More recent studies have confirmed that the linguistic benefits of Sesame Street are not confined to English, but also work at teaching a variety of local languages. Four-year-olds from Bangladesh who watched the local version of Sesame Street did 67 percent better on literacy tests than children who had no exposure to the show. Similarly, children who watched the Hindi version of Sesame Street in India were able to improve their literacy levels significantly.

Social behavior

In addition to teaching academic skills, Sesame Street aimed to be holistically educational — teaching children not only about math and language, but about social etiquette. Characters like Oscar the Grouch worked to educate kids about differences in perspective and the importance of respecting others’ opinions.

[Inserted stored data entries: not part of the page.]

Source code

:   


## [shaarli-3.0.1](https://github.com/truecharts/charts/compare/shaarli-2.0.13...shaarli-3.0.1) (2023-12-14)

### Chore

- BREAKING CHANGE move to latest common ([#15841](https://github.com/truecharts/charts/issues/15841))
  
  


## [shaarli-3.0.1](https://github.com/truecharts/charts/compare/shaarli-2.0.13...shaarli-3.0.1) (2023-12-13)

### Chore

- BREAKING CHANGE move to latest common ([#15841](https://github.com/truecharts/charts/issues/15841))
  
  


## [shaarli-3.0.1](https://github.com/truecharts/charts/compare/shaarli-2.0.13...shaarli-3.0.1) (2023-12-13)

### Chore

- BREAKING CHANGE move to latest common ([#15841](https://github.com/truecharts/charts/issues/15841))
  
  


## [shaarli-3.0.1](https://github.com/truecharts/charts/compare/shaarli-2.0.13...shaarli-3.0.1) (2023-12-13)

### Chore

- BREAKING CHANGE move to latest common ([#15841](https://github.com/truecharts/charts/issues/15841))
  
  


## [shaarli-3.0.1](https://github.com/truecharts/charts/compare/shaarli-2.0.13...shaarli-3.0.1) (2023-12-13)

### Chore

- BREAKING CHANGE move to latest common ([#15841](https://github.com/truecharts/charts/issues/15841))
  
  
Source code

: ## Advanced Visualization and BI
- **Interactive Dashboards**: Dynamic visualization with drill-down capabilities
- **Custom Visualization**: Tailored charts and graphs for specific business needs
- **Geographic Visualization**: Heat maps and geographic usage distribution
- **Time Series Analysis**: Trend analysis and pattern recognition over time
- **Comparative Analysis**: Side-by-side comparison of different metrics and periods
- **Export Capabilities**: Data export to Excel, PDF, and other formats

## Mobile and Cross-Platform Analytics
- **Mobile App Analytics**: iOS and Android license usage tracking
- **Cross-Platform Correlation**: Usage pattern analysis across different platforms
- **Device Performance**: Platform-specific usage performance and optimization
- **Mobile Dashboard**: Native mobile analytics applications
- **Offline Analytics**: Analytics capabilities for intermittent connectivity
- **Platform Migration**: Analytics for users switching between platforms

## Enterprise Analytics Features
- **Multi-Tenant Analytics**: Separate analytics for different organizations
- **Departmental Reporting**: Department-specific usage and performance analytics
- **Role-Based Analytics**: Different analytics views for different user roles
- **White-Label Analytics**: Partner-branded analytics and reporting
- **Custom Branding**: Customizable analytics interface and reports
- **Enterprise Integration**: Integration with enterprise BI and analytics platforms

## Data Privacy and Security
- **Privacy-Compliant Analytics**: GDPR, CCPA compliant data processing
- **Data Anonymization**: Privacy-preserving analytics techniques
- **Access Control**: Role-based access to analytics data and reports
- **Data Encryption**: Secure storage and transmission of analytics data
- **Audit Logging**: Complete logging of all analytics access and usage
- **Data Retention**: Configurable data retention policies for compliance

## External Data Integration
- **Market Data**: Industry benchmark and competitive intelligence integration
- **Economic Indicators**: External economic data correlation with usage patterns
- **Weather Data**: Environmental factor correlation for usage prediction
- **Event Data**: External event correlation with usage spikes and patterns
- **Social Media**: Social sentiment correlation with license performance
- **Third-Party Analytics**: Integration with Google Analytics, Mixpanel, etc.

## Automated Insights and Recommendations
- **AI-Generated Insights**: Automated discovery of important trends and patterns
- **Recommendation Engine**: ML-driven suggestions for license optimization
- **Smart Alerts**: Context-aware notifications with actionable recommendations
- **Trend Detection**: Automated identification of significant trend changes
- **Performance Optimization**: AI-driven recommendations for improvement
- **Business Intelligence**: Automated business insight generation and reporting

A 1976 study by Brian Coates, H. Ellison Pusser, and Irene Goodman found that young children who watched shows like Sesame Street or Mister Rogers’ Neighborhood increased their socializing behaviors. This was especially true for children who researchers found were anti-social at the beginning of the experiment; children who already socialized well before the study saw minimal increases. On the other hand, students who watched more violent shows, such as Batman, were more prone to act out and disobey nursery school rules.

Attention span

One of the biggest coups of Sesame Street was modeling the show after regular old commercial television, rather than dry educational programs that simply emulated the existing classroom model. In particular, Gerald Lesser found that variety has the greatest impact on children’s interest levels. This knowledge allowed the production team to design programming that was dynamic in a variety of ways, including:

  • Fast-paced vs. slow-paced action
  • Live action vs. animation
  • Location shooting vs. studio shooting
  • Human actors vs. puppets

Lesser and his researchers conducted their experiments using a “distractor” — a small screen with flashing slides set up by the TV. The idea was that the screen would provide visual stimulation, and children would look toward it when a particular television segment lost their attention. Show segments that couldn’t hold the children’s attention were scrapped or rewritten.

Seemingly, Sesame Street was so successful at grabbing the attention of young viewers that by the late 1970s there were concerns that the show had fundamentally lowered children’s attention span. While acknowledging that Sesame Street successfully taught children language and math, detractors voiced concerns that the show produced “overstimulation,” leading to “jumpy, unsocial, unteachable youngsters.”